◆ EXERCISE INSTRUCTIONS: Rewrite everything from the start of the lines down through the line containing "192.168.0.0/16", switching "交换机" to "vSwitch" and leaving all else unchanged. Omit the pictures from your answer.

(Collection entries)

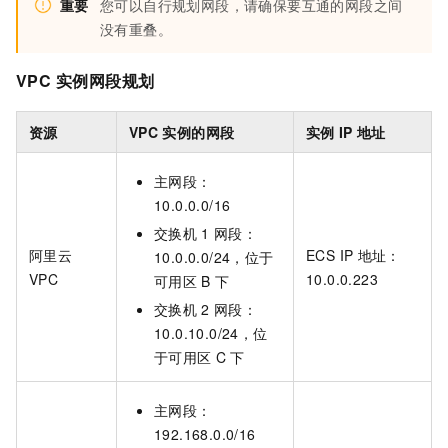
重要
您可以自行规划网段，请确保要互通的网段之间
没有重叠。
VPC
实例网段规划
资源
VPC
实例的网段
实例
IP
地址
主网段：
10.0.0.0/16
交换机
1
网段：
阿里云
ECS IP
地址：
10.0.0.0/24，位于
VPC
10.0.0.223
可用区
B
下
交换机
2
网段：
10.0.10.0/24，位
于可用区
C
下
主网段：
192.168.0.0/16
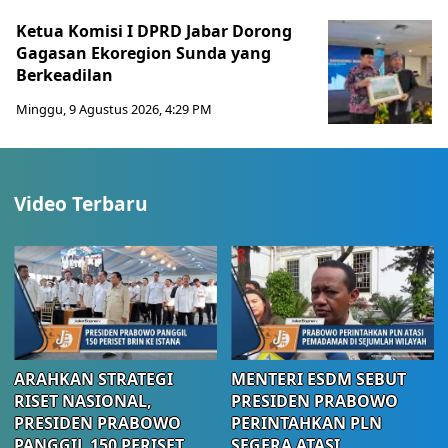
Ketua Komisi I DPRD Jabar Dorong
Gagasan Ekoregion Sunda yang
Berkeadilan
Minggu, 9 Agustus 2026, 4:29 PM
Video Terbaru
ARAHKAN STRATEGI
MENTERI ESDM SEBUT
RISET NASIONAL,
PRESIDEN PRABOWO
PRESIDEN PRABOWO
PERINTAHKAN PLN
PANGGIL 150 PERISET
SEGERA ATASI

◆ RESPONSE FOR THIS EXERCISE:
重要
您可以自行规划网段，请确保要互通的网段之间
没有重叠。
VPC
实例网段规划
资源
VPC
实例的网段
实例
IP
地址
主网段：
10.0.0.0/16
vSwitch
1
网段：
阿里云
ECS IP
地址：
10.0.0.0/24，位于
VPC
10.0.0.223
可用区
B
下
vSwitch
2
网段：
10.0.10.0/24，位
于可用区
C
下
主网段：
192.168.0.0/16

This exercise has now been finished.